[WHAT YOU ARE ASKED TO DO] Pick each line containing "html" out of the records.

(EXTRACTED INFORMATION)

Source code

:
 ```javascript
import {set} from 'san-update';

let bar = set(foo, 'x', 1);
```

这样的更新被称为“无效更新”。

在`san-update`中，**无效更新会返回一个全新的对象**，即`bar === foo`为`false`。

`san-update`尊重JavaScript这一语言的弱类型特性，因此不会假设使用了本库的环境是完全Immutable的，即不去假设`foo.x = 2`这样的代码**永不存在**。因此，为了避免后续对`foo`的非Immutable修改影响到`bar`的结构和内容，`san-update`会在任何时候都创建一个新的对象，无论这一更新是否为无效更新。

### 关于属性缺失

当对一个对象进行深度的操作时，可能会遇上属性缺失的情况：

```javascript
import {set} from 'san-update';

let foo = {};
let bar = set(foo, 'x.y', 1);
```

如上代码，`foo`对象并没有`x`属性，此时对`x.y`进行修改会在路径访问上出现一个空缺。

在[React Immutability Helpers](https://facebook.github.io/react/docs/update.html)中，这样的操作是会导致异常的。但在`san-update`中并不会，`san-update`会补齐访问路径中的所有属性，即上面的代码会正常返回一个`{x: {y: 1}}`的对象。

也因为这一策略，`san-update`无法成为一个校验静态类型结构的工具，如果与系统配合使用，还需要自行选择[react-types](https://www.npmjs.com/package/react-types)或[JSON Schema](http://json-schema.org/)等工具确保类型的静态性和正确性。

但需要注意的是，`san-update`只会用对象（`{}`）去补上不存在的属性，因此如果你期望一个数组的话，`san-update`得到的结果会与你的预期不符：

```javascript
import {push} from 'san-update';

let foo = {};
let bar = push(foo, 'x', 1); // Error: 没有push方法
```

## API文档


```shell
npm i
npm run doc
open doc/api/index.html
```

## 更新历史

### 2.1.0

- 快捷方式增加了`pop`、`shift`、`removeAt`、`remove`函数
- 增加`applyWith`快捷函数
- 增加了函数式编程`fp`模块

(End EXTRACTED INFORMATION)

[ANSWER TO THE PROBLEM]
在[React Immutability Helpers](https://facebook.github.io/react/docs/update.html)中，这样的操作是会导致异常的。但在`san-update`中并不会，`san-update`会补齐访问路径中的所有属性，即上面的代码会正常返回一个`{x: {y: 1}}`的对象。
open doc/api/index.html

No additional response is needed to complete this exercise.